An MP has written to the Home Secretary after an airgun shop opened in his constituency. The South London Airgun Centre opened in a pawnbroker in Norbury, prompting Croydon MP Steve Reed to lash out at the retailer as “utterly irresponsible”. He believes that “advertising guns in a shop window encourages the use of guns on our streets”. Thanks to Andy McGarty for sending this in.

A French master of staghounds has spoken out against animal rights violence. Alain Drach received death threats after police ordered him to shoot a stag in the garden of a private house in a village in his hunt country. The incident took place a year ago.

Fieldsports Channel viewer Joe Jordan shot this 37lb fox – just 1lb under the British record. He shot it in Margate, in Kent, after calling it in to a mouse distress call. It came steaming in, he says, “like a coyote”.

A deerhunter in the USA saved an eight-point buck that had been struggling to stand upright on a frozen lake. After the rescue, Josh Davis from Pennsylvania told his local TV station that there’s a big difference between hunting an animal humanely and leaving one to suffer and die on the ice.

Meanwhile, rescue came too late for this deer. Found frozen solid in a lake in the Canadian state of Alberta by fishing guide Zac Brown. Its eyes were still open, its head was cocked to one side and its front leg extended forward as if it were about to stand up.

Is veganism a religion? An employment tribunal may rule on that as part of a test case. Vegan Jordi Casamitjana says he was sacked by the League Against Cruel Sports after disclosing it invested pension funds in firms involved in animal testing. He claims he was discriminated against, and the tribunal will have to decide if veganism should be protected in law. LACS says he was dismissed for gross misconduct and denies the sacking was because of his veganism. Thanks to Joe Carhart for sending in this story.

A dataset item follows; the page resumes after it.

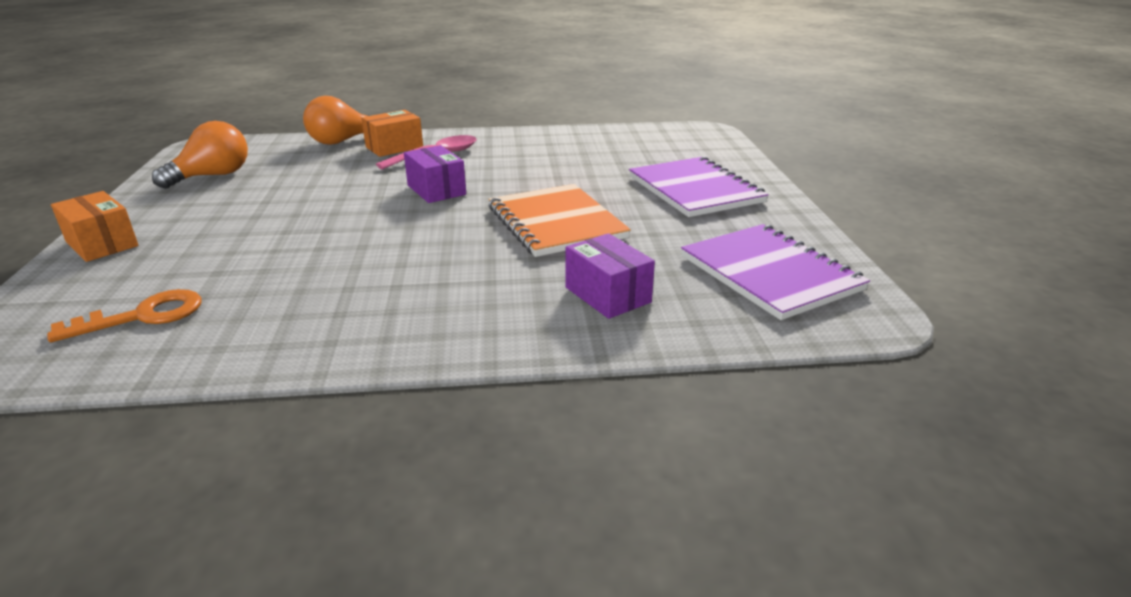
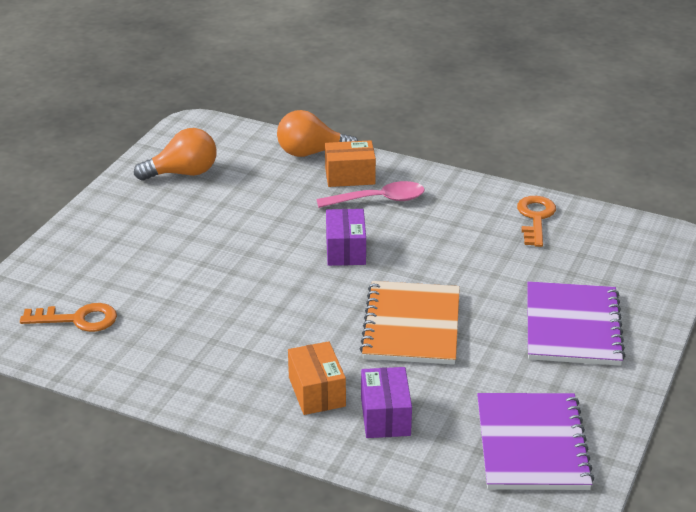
camera: 30 degrees right, 5 degrees up
orange box [51,191,139,262] -> orange box moved to [288,341,346,415]
none -> orange key [517,196,556,247]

And finally, vegans are floating the idea that people should be embarrassed about including animals in everyday conversation. In an article in a magazine called The Conversation, a university researcher suggests that ‘bringing home the bacon’ and ‘putting your eggs in one basket’ could become obsolete. She suggests changing ‘killing two birds with one stone’ to ‘feeding two birds with one scone’ – thus raising the more important spectre of whether to say scon, scone or scoon.